(Task): Please format the records as a Markdown table with the columns Row and Line, beginning at the first line of the records and stopping after the line that contains "14: (242, 237)". Number each line, and leave out blank lines and the pictures.

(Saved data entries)
• • •
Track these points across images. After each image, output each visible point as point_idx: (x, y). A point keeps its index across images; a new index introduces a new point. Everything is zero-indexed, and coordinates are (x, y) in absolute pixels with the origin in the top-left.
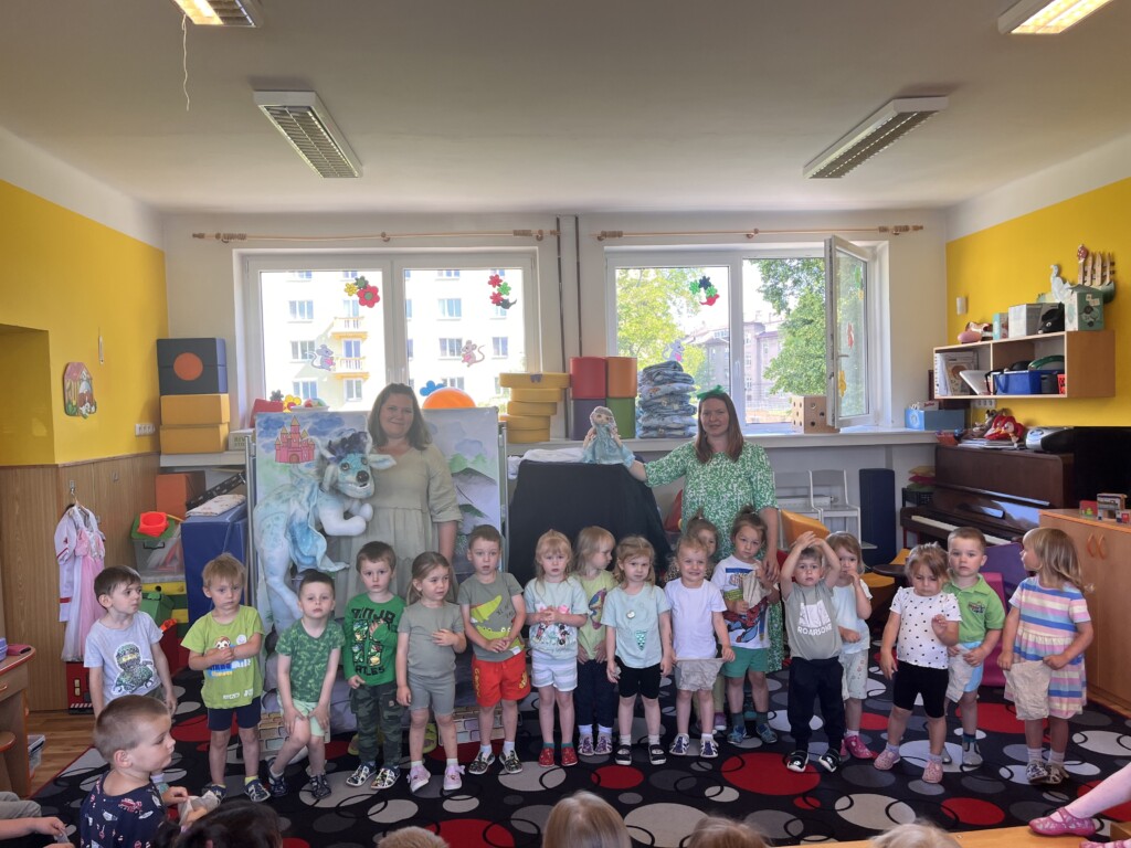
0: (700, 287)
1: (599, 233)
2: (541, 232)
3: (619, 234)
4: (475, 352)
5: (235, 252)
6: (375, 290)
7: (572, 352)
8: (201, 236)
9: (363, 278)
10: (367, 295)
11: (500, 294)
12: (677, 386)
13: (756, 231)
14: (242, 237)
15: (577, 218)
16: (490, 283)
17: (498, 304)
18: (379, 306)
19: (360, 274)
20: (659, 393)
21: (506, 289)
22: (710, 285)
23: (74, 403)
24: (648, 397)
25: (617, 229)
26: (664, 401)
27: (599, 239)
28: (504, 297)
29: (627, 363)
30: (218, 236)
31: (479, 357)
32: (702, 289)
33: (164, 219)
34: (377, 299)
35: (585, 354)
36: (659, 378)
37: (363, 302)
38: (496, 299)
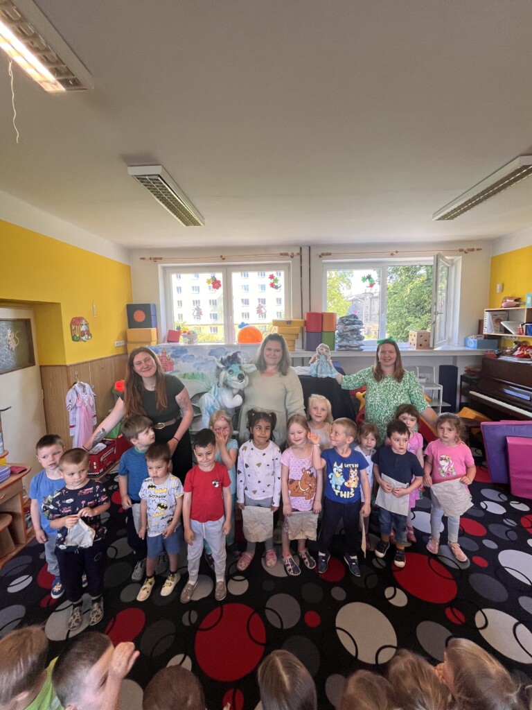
1: (320, 253)
2: (293, 254)
3: (330, 254)
4: (263, 309)
5: (159, 266)
6: (219, 282)
7: (306, 310)
8: (144, 259)
10: (216, 284)
11: (274, 283)
12: (355, 326)
13: (397, 252)
14: (161, 259)
15: (310, 247)
16: (270, 278)
17: (273, 288)
18: (221, 289)
19: (213, 275)
20: (347, 330)
21: (276, 280)
22: (371, 278)
23: (78, 336)
24: (341, 331)
25: (329, 252)
26: (349, 334)
27: (320, 256)
28: (276, 284)
29: (332, 316)
30: (151, 259)
31: (264, 311)
32: (368, 280)
33: (129, 251)
34: (220, 285)
35: (312, 311)
36: (347, 322)
37: (214, 287)
38: (272, 285)
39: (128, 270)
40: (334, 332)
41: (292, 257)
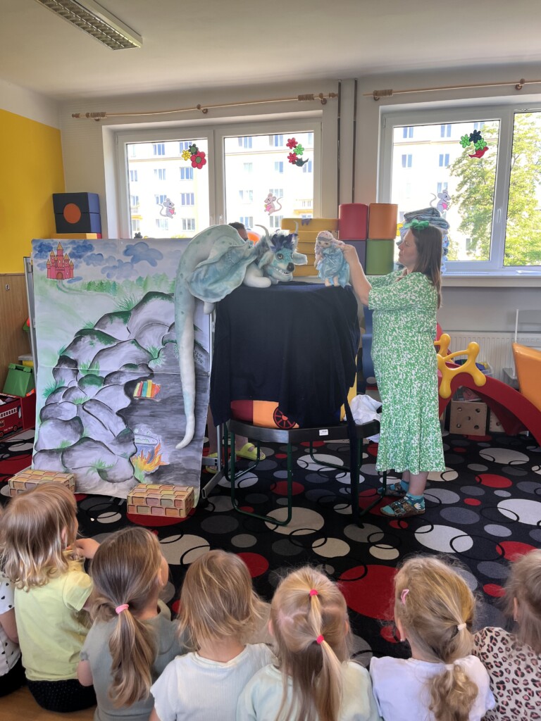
0: (470, 140)
1: (374, 92)
3: (390, 92)
4: (275, 203)
5: (105, 128)
6: (203, 155)
8: (77, 116)
9: (194, 145)
10: (197, 159)
11: (295, 154)
13: (522, 82)
15: (356, 82)
16: (287, 145)
17: (294, 163)
18: (206, 167)
19: (193, 142)
21: (301, 150)
22: (480, 138)
25: (388, 88)
27: (375, 99)
28: (299, 156)
29: (389, 209)
30: (87, 115)
31: (277, 207)
32: (472, 142)
33: (58, 104)
34: (203, 162)
35: (357, 201)
37: (194, 165)
38: (293, 159)
39: (56, 138)
40: (391, 240)
41: (324, 102)
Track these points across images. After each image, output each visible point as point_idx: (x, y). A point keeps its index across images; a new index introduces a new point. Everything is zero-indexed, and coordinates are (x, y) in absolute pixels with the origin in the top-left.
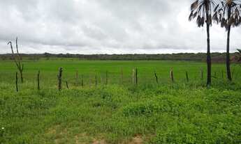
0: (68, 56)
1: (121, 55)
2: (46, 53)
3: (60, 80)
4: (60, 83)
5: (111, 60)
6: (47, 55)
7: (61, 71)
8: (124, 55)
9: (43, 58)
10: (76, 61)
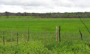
0: (26, 14)
1: (72, 13)
2: (6, 12)
5: (63, 17)
6: (7, 14)
8: (75, 13)
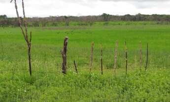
3: (65, 59)
4: (64, 63)
7: (65, 44)
9: (98, 23)
10: (150, 26)
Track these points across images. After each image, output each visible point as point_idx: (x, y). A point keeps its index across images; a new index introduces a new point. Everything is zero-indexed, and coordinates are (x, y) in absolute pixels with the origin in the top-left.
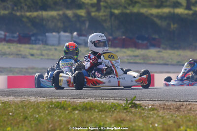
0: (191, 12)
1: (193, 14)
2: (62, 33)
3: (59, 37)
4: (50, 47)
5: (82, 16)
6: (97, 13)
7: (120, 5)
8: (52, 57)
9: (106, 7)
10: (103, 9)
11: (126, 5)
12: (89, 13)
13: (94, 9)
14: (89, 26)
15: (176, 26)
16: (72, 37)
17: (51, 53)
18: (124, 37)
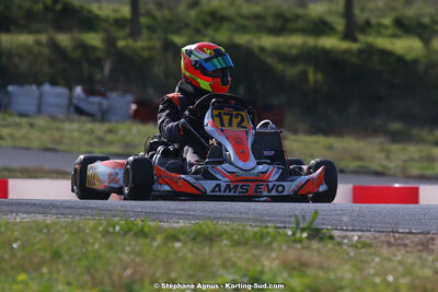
0: (355, 46)
1: (361, 52)
2: (47, 88)
3: (41, 96)
4: (18, 120)
5: (94, 49)
6: (130, 42)
7: (187, 25)
8: (23, 144)
9: (151, 29)
10: (145, 34)
11: (200, 26)
12: (110, 42)
13: (122, 33)
14: (112, 71)
15: (319, 76)
16: (71, 98)
17: (20, 133)
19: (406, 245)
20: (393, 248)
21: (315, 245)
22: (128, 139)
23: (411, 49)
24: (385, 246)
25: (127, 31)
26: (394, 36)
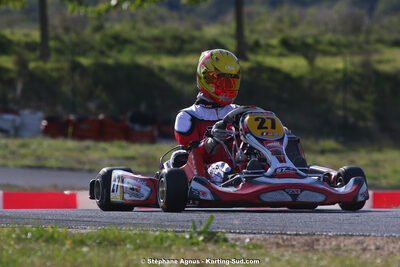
0: (246, 65)
1: (251, 70)
5: (7, 70)
6: (41, 64)
7: (92, 48)
9: (59, 52)
10: (53, 56)
11: (105, 49)
12: (22, 64)
13: (32, 56)
14: (24, 91)
18: (101, 117)
19: (293, 246)
20: (282, 249)
21: (211, 247)
22: (39, 152)
23: (296, 66)
24: (274, 247)
25: (38, 53)
26: (281, 55)
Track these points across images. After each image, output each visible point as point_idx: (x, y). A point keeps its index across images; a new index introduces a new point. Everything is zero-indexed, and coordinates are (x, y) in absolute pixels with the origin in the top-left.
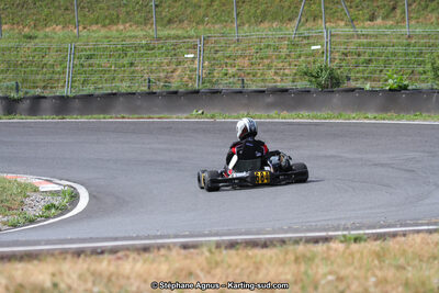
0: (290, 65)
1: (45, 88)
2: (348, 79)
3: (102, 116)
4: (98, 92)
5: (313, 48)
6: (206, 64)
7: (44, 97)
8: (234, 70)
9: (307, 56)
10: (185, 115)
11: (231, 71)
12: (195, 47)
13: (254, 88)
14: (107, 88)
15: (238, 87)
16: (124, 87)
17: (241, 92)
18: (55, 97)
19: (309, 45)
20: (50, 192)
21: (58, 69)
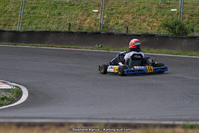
0: (157, 20)
1: (5, 25)
2: (193, 31)
3: (39, 45)
4: (38, 30)
5: (172, 10)
6: (105, 16)
7: (5, 31)
8: (122, 21)
9: (168, 15)
10: (90, 48)
11: (121, 22)
12: (99, 5)
13: (134, 33)
14: (43, 28)
15: (124, 32)
16: (54, 28)
17: (126, 35)
18: (11, 32)
19: (170, 8)
20: (5, 89)
21: (14, 14)
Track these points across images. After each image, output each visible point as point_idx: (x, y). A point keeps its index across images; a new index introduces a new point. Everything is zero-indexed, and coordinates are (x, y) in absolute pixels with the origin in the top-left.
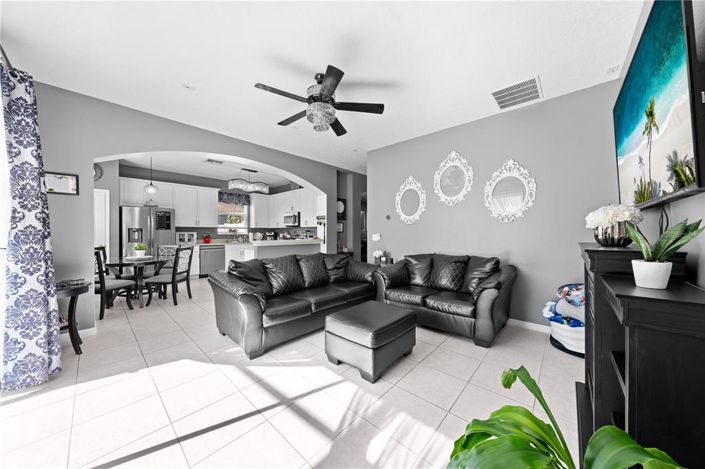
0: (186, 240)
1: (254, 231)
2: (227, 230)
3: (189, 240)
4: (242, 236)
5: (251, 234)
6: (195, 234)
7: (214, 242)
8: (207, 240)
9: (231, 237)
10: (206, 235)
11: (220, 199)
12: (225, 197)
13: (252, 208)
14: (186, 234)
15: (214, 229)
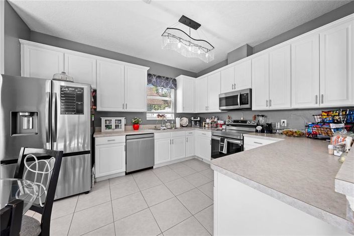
0: (113, 127)
1: (181, 115)
2: (156, 115)
3: (117, 127)
4: (170, 121)
5: (178, 120)
6: (123, 120)
7: (144, 129)
8: (136, 126)
9: (160, 122)
10: (135, 121)
11: (149, 81)
12: (154, 79)
13: (179, 92)
14: (113, 119)
15: (143, 114)
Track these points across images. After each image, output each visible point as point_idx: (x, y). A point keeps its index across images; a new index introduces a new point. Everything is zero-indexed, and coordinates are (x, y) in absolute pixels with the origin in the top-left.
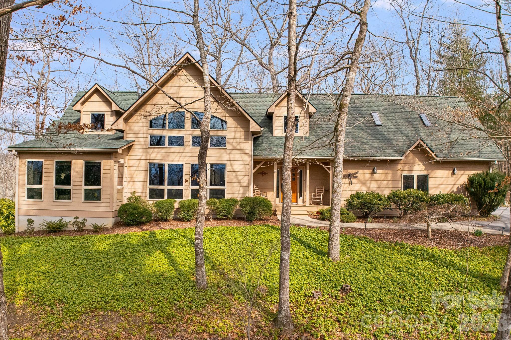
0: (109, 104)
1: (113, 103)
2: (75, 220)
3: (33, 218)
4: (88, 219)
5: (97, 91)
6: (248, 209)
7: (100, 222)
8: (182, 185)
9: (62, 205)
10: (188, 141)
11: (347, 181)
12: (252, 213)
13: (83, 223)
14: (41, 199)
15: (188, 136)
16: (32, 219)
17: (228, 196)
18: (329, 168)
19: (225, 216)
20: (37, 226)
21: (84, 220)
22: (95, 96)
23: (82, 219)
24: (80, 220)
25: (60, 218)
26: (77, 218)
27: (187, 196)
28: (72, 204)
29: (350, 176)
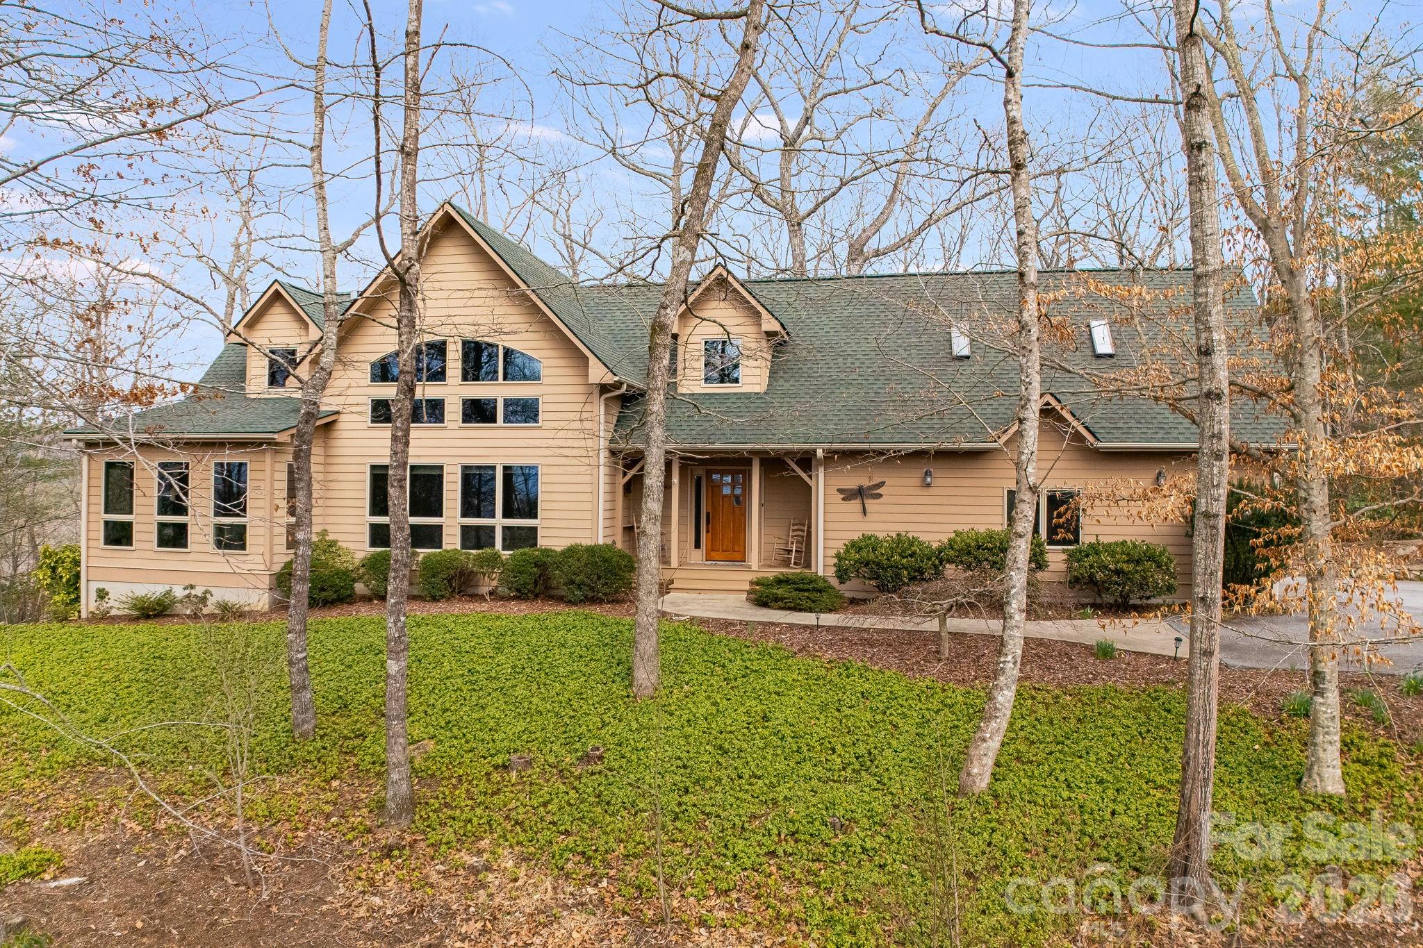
0: (304, 326)
1: (311, 325)
2: (187, 592)
4: (213, 590)
5: (277, 296)
6: (564, 574)
7: (233, 597)
8: (441, 516)
9: (171, 558)
10: (453, 411)
13: (203, 600)
14: (132, 545)
15: (455, 400)
16: (108, 589)
17: (544, 543)
19: (516, 590)
21: (206, 592)
22: (273, 310)
23: (204, 589)
24: (198, 591)
26: (192, 587)
27: (452, 541)
28: (191, 557)
29: (859, 494)
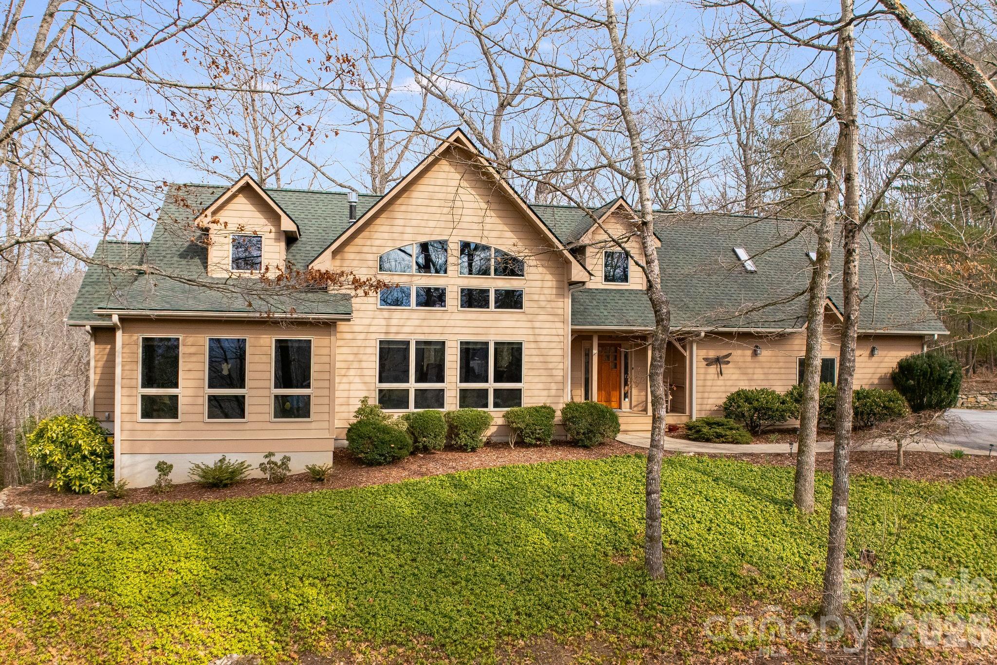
0: (275, 218)
1: (284, 217)
2: (266, 459)
3: (168, 459)
4: (291, 456)
5: (248, 190)
6: (583, 425)
8: (444, 382)
9: (225, 429)
10: (453, 298)
11: (713, 369)
12: (590, 433)
13: (284, 466)
14: (177, 418)
15: (455, 289)
16: (169, 463)
17: (527, 401)
18: (684, 347)
19: (539, 439)
20: (180, 475)
21: (285, 457)
22: (241, 199)
23: (282, 456)
24: (277, 459)
25: (220, 457)
26: (271, 454)
27: (451, 404)
28: (249, 426)
29: (718, 361)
• • •
(Answer for the task):
| Row | Line |
|---|---|
| 1 | Track these points across images. After each image, output each visible point as point_idx: (x, y). A point keeps its index across images; a new index introduces a new point. Everything is zero-indexed, and coordinates are (x, y) in absolute pixels with the origin in the top-left. |
| 2 | 0: (700, 287) |
| 3 | 1: (599, 233) |
| 4 | 2: (541, 232) |
| 5 | 3: (619, 234) |
| 6 | 4: (475, 352) |
| 7 | 5: (235, 252) |
| 8 | 6: (375, 290) |
| 9 | 7: (572, 352) |
| 10 | 8: (201, 236) |
| 11 | 9: (363, 278) |
| 12 | 10: (367, 295) |
| 13 | 11: (500, 294) |
| 14 | 12: (677, 386) |
| 15 | 13: (756, 231) |
| 16 | 14: (242, 237) |